_Excerpt_
· · · · ·
> -----Original Message-----
> From: Guo, Jia <jia....@intel.com>
> Sent: Thursday, September 17, 2020 3:59 PM
> To: Yang, Qiming <qiming.y...@intel.com>; Xing, Beilei
> <beilei.x...@intel.com>; Zhang, Qi Z <qi.z.zh...@intel.com>; Wu, Jingjing
> <jingjing...@intel.com>; Wang, Haiyue <haiyue.w...@intel.com>
> Cc: Zhao1, Wei <wei.zh...@intel.com>; Richardson, Bruce
> <bruce.richard...@intel.com>; dev@dpdk.org; Guo, Jia <jia....@intel.com>;
> Zhang, Helin <helin.zh...@intel.com>; m...@smartsharesystems.com; Yigit,
> Ferruh <ferruh.yi...@intel.com>; step...@networkplumber.org;
> barbe...@kth.se; Han, YingyaX <yingyax....@intel.com>
> Subject: [PATCH v4 4/5] net/ice: fix vector rx burst for ice
> 
> The limitation of burst size in vector rx was removed, since it should 
> retrieve as
> much received packets as possible. And also the scattered receive path should
> use a wrapper function to achieve the goal of burst maximizing. And do some
> code cleaning for vector rx path.
> 
> Bugzilla ID: 516
> Fixes: c68a52b8b38c ("net/ice: support vector SSE in Rx")
> Fixes: ae60d3c9b227 ("net/ice: support Rx AVX2 vector")
> 
> Signed-off-by: Jeff Guo <jia....@intel.com>
> Tested-by: Yingya Han <yingyax....@intel.com>
> ---
>  drivers/net/ice/ice_rxtx.h          |  1 +
>  drivers/net/ice/ice_rxtx_vec_avx2.c | 23 ++++++------
> drivers/net/ice/ice_rxtx_vec_sse.c  | 56 +++++++++++++++++++----------
>  3 files changed, 49 insertions(+), 31 deletions(-)
· · · · ·
_Excerpted data_
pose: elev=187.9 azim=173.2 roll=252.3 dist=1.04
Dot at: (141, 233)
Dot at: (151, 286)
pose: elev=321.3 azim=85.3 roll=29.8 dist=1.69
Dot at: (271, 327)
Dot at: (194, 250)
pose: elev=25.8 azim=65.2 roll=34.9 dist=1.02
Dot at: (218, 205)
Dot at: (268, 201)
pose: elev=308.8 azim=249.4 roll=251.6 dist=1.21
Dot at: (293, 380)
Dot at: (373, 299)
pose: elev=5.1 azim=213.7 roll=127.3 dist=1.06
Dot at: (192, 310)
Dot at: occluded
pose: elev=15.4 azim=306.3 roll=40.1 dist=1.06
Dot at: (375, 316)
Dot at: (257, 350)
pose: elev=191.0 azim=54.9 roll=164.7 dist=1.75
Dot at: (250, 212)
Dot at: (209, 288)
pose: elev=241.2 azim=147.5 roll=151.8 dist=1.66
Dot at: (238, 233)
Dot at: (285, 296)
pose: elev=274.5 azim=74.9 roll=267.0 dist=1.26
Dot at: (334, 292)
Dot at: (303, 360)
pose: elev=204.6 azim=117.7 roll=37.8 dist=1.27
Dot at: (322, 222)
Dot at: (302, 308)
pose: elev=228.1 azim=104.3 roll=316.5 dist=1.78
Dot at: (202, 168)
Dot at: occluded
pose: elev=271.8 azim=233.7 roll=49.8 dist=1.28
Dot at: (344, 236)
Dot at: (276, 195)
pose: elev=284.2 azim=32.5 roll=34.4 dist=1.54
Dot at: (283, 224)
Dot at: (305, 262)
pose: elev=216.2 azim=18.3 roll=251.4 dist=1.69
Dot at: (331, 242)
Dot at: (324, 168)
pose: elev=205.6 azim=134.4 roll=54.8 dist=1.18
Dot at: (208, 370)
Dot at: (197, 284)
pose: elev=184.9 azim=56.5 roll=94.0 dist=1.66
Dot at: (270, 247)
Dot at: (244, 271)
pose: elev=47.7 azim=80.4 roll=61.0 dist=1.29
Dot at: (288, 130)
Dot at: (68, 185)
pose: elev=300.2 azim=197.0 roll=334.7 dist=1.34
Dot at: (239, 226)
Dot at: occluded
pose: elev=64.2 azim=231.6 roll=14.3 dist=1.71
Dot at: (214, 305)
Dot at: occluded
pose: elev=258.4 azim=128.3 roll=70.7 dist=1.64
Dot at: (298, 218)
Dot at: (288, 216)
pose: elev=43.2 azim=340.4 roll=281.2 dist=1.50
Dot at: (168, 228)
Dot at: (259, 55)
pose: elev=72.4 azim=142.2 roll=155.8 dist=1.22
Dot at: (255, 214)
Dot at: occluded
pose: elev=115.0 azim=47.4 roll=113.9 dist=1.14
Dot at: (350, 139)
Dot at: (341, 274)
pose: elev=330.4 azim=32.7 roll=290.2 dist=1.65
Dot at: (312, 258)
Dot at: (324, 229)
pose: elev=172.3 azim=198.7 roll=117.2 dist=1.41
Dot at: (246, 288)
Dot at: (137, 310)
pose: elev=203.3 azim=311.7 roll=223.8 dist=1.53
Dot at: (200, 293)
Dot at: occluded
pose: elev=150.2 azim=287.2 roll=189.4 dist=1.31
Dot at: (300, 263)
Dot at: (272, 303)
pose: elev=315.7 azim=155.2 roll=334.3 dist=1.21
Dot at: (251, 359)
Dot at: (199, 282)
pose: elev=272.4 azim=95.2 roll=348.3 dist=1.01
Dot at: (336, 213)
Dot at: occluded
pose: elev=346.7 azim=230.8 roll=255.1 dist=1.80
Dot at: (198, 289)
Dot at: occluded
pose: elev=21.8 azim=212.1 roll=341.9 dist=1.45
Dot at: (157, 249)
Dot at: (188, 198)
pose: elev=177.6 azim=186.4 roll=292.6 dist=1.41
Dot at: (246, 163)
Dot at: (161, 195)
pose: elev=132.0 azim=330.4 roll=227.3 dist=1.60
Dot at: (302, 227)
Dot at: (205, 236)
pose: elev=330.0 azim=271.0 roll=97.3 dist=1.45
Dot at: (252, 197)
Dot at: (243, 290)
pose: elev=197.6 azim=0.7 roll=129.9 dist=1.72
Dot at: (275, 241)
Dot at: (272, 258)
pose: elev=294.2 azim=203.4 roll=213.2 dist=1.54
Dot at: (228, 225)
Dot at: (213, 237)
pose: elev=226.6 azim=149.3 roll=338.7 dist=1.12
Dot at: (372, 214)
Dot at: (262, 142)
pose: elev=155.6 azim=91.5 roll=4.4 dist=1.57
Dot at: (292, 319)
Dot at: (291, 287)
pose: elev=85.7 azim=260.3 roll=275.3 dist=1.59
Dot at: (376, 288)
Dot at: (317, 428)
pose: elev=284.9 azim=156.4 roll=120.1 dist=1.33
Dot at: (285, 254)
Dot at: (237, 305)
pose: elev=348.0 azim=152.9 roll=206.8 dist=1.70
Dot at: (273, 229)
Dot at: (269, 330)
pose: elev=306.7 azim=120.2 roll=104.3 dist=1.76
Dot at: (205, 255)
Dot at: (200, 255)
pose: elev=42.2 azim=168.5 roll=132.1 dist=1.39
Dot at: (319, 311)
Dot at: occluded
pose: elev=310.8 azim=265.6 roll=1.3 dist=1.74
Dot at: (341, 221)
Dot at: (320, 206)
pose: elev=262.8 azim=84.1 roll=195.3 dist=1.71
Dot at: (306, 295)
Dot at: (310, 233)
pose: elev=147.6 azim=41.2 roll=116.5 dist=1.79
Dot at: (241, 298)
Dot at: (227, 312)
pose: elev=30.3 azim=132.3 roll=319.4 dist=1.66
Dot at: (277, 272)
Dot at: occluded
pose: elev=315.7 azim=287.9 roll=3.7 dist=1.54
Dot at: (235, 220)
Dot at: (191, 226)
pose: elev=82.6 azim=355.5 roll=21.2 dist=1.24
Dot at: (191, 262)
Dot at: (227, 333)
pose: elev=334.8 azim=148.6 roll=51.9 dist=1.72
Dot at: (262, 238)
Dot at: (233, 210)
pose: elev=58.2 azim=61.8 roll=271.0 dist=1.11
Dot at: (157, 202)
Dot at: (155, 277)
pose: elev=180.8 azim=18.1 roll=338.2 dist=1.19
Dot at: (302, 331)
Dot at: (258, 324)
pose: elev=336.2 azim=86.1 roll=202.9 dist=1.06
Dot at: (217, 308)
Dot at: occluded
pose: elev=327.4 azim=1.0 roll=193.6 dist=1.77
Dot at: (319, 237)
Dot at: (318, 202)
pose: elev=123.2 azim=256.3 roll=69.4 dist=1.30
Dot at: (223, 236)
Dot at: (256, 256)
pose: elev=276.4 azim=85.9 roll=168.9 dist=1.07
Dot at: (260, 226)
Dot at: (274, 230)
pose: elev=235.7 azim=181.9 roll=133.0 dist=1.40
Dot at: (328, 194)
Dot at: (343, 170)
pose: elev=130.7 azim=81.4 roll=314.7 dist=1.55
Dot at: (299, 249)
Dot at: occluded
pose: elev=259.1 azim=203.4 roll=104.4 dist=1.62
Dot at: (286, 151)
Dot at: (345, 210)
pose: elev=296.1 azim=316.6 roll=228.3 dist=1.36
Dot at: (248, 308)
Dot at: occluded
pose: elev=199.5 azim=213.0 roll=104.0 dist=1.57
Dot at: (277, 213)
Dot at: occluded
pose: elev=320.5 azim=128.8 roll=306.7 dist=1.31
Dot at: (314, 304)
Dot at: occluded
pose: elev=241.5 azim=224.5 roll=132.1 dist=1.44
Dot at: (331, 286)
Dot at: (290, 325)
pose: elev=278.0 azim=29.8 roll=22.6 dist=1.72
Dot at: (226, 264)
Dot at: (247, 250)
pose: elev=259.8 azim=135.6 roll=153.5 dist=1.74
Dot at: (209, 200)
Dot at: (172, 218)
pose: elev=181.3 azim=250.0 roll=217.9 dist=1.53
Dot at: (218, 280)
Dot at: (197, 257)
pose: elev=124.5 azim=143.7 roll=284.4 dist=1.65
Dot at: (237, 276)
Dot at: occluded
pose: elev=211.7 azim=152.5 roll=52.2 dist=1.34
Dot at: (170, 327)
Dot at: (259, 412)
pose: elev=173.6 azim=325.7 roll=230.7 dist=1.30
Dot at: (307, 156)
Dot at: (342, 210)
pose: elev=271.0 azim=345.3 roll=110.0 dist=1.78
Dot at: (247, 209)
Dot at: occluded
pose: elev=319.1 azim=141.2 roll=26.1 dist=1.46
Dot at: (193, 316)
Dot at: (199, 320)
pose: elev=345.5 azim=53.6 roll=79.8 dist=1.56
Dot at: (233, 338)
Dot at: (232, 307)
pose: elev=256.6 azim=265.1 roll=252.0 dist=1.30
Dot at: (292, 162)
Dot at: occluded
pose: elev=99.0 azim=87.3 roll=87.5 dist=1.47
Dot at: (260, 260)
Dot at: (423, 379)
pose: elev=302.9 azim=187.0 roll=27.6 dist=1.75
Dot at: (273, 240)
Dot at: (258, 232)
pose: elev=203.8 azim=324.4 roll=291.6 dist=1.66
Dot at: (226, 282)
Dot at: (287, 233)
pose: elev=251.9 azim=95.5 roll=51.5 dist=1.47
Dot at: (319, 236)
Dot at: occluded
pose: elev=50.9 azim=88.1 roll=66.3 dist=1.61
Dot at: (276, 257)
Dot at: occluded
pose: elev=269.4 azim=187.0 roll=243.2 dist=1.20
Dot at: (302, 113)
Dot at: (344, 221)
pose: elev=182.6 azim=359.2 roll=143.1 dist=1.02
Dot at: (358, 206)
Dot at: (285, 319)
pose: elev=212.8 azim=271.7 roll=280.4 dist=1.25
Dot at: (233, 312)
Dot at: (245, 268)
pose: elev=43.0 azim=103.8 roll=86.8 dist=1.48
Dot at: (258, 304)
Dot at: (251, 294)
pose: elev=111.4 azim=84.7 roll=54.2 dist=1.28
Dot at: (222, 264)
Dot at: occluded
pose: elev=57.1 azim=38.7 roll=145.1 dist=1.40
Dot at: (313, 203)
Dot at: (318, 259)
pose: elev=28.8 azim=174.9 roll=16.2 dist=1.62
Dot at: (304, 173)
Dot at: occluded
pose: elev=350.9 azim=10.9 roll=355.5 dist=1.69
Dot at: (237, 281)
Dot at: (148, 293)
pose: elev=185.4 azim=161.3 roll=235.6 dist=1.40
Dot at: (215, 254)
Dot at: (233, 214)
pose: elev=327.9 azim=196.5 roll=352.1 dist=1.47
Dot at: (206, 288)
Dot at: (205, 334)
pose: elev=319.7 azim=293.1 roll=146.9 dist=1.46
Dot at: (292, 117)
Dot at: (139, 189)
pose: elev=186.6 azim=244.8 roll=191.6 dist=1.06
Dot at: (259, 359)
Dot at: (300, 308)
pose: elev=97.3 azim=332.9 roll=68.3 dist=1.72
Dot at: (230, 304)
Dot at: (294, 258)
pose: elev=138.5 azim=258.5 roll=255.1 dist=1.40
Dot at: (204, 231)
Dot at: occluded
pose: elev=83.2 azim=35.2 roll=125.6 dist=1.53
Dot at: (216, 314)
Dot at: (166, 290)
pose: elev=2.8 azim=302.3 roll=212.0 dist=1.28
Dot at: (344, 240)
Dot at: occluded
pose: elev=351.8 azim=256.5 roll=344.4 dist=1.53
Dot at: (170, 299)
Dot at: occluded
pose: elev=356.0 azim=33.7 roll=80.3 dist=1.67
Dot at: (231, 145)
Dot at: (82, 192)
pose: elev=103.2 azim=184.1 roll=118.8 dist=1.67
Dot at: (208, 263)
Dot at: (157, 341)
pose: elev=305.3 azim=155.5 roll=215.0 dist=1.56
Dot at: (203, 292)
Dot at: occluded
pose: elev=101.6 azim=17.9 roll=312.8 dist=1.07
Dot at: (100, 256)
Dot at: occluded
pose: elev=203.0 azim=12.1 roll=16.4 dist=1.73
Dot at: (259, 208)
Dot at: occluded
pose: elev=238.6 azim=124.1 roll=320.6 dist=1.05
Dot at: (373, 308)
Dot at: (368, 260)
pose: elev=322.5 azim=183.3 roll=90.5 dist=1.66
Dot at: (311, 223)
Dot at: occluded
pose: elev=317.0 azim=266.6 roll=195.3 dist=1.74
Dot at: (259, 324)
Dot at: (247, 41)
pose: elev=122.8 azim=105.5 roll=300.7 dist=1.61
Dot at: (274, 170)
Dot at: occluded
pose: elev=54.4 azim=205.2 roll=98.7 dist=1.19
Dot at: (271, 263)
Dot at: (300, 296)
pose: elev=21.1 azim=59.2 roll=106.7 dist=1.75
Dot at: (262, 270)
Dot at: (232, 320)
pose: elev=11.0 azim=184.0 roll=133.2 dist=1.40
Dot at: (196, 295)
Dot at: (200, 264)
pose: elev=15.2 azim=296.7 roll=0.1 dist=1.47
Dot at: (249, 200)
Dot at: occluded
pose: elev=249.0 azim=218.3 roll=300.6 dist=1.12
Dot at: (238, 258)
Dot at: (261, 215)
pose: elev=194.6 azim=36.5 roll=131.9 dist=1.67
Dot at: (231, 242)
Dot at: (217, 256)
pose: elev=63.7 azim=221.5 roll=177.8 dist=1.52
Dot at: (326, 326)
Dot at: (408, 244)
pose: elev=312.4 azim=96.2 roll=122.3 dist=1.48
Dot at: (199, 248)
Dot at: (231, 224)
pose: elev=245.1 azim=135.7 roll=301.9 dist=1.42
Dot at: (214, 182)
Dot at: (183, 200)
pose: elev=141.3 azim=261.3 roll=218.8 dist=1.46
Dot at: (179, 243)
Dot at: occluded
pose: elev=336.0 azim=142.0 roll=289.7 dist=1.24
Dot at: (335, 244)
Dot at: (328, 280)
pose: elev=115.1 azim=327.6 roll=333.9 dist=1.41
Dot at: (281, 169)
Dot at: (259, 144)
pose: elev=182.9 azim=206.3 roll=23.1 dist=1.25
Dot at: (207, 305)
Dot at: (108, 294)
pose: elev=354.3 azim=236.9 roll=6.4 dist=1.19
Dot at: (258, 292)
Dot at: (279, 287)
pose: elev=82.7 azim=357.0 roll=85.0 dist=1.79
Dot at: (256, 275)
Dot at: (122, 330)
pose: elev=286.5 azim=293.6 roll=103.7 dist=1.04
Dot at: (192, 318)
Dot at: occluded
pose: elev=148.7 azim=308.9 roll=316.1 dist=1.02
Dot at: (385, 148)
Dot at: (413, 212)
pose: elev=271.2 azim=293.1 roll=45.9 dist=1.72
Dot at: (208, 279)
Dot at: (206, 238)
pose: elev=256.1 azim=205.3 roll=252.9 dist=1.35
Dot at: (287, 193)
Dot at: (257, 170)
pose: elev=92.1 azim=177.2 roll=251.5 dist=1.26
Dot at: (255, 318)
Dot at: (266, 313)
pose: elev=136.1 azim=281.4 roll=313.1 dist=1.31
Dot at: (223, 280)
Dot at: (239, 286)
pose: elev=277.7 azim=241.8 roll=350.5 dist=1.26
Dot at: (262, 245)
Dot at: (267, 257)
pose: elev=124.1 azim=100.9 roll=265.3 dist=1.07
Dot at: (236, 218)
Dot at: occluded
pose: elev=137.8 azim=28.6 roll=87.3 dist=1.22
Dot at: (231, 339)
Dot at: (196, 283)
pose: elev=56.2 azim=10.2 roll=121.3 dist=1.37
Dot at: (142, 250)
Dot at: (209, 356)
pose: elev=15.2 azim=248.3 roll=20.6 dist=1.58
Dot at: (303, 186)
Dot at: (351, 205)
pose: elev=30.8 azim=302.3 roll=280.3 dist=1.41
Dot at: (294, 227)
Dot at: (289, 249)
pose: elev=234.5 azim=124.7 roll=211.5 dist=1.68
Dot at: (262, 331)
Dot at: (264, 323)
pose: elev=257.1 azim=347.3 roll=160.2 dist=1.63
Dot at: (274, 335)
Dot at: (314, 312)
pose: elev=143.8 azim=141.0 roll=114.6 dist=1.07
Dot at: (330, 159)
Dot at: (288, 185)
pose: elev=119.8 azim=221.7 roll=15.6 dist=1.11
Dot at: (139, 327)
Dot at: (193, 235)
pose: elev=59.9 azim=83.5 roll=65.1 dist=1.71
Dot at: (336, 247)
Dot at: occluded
· · · · ·
_Stated goal A_
In the patch email, rewrite the paragraph beginning "The limitation of burst size" as a short list that keeps its main facts.
_Stated goal B_
Do these statements agree with the patch email? For each, answer yes or no and quote the words that decide it.
(i) The patch changes three files.
(ii) Yingya Han signed off on the patch.
(iii) The message was sent on September 17, 2020.

_Complete response A_
- The burst size limit in vector Rx was removed so that it retrieves as many received packets as possible.
- The scattered receive path should use a wrapper function to maximize the burst.
- Some code cleanup was done on the vector Rx path.

_Complete response B_
(i) Yes: "3 files changed, 49 insertions(+), 31 deletions(-)"
(ii) No: "Tested-by: Yingya Han"
(iii) Yes: "Sent: Thursday, September 17, 2020 3:59 PM"